Page:Sue - Le Juif errant - Tomes 5-6.djvu/22

La bibliothèque libre.
Cette page a été validée par deux contributeurs.

À ces mots du père d’Aigrigny, Gabriel ne put retenir un mouvement en se rappelant les amères confidences de Françoise ; mais il se contint pendant que Rodin, debout et accoudé à l’angle de la cheminée, continuait de l’examiner avec une attention singulière et opiniâtre.

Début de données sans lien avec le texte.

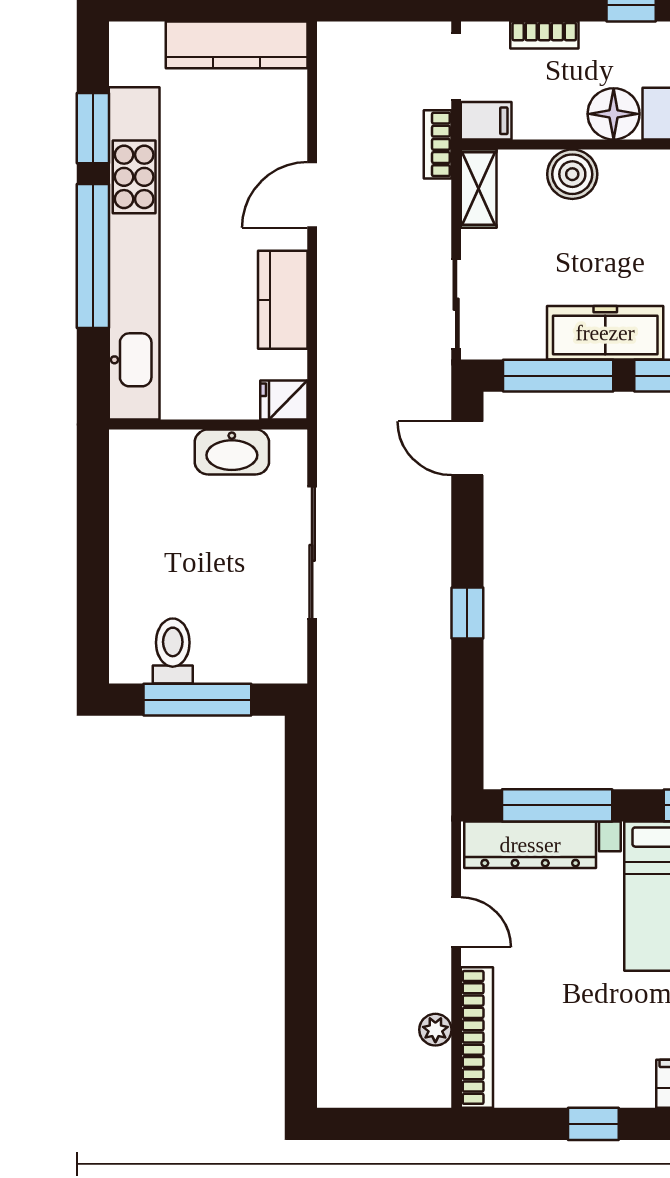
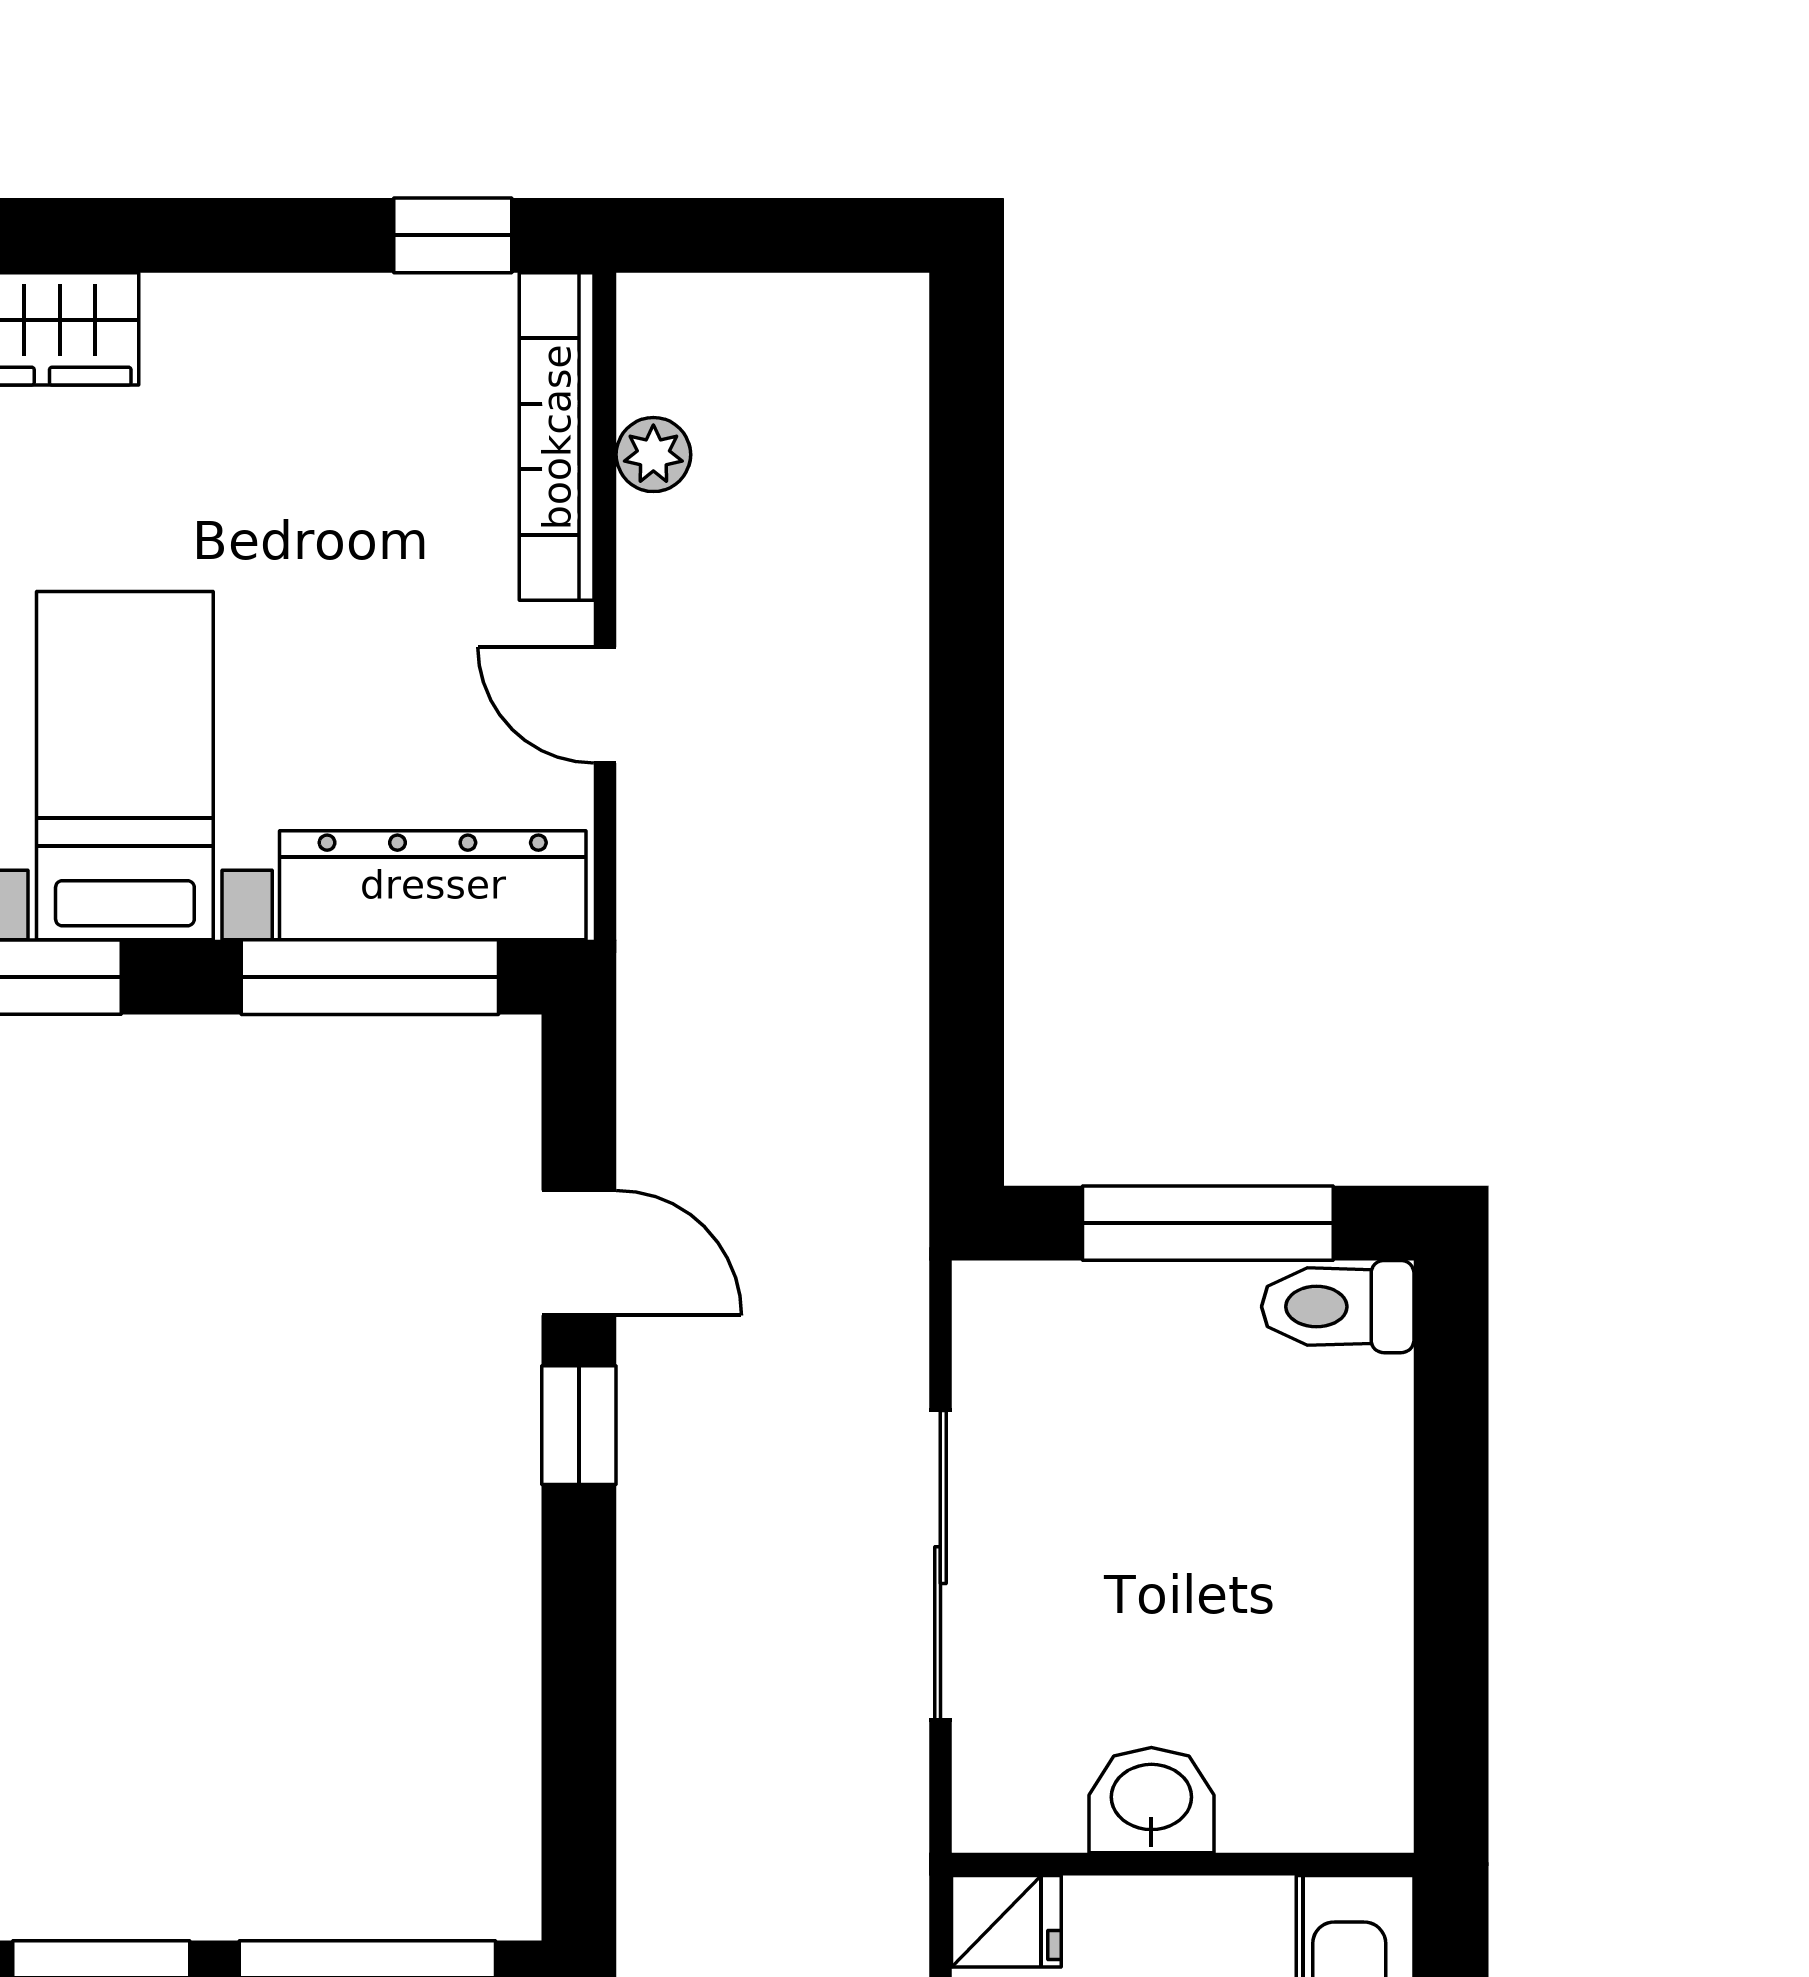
door: (467, 448) -> (579, 1253), moved
washbasin: (232, 452) -> (1151, 1800), width x0.72
toilet: (173, 651) -> (1338, 1307), moved, turned 90
window: (593, 1124) -> (453, 235), moved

Le père d’Aigrigny reprit :

— Je ne vous le cache pas, mon cher fils, votre résolution me combla de joie ; je vis en vous une des futures lumières de l’Église et je fus jaloux de la voir briller au milieu de notre compagnie. Nos épreuves, si difficiles, si pénibles, si nombreuses, vous les avez courageusement subies ; vous avez été jugé digne de nous appartenir, et après avoir prêté entre mes mains un serment irrévocable et sacré qui vous attache à jamais à notre compagnie pour la plus grande gloire du Seigneur, vous avez désiré répondre à l’appel de notre saint-père aux âmes de bonne volonté, et aller prêcher[1], comme missionnaire, la foi catholique chez les barbares. Quoiqu’il nous fût pénible de nous séparer de notre cher fils, nous dûmes accéder à des désirs si pieux : vous êtes parti humble missionnaire, vous nous êtes revenu glorieux

  1. Les jésuites reconnaissent au seul endroit des missions l’initiative du pape sur leur compagnie.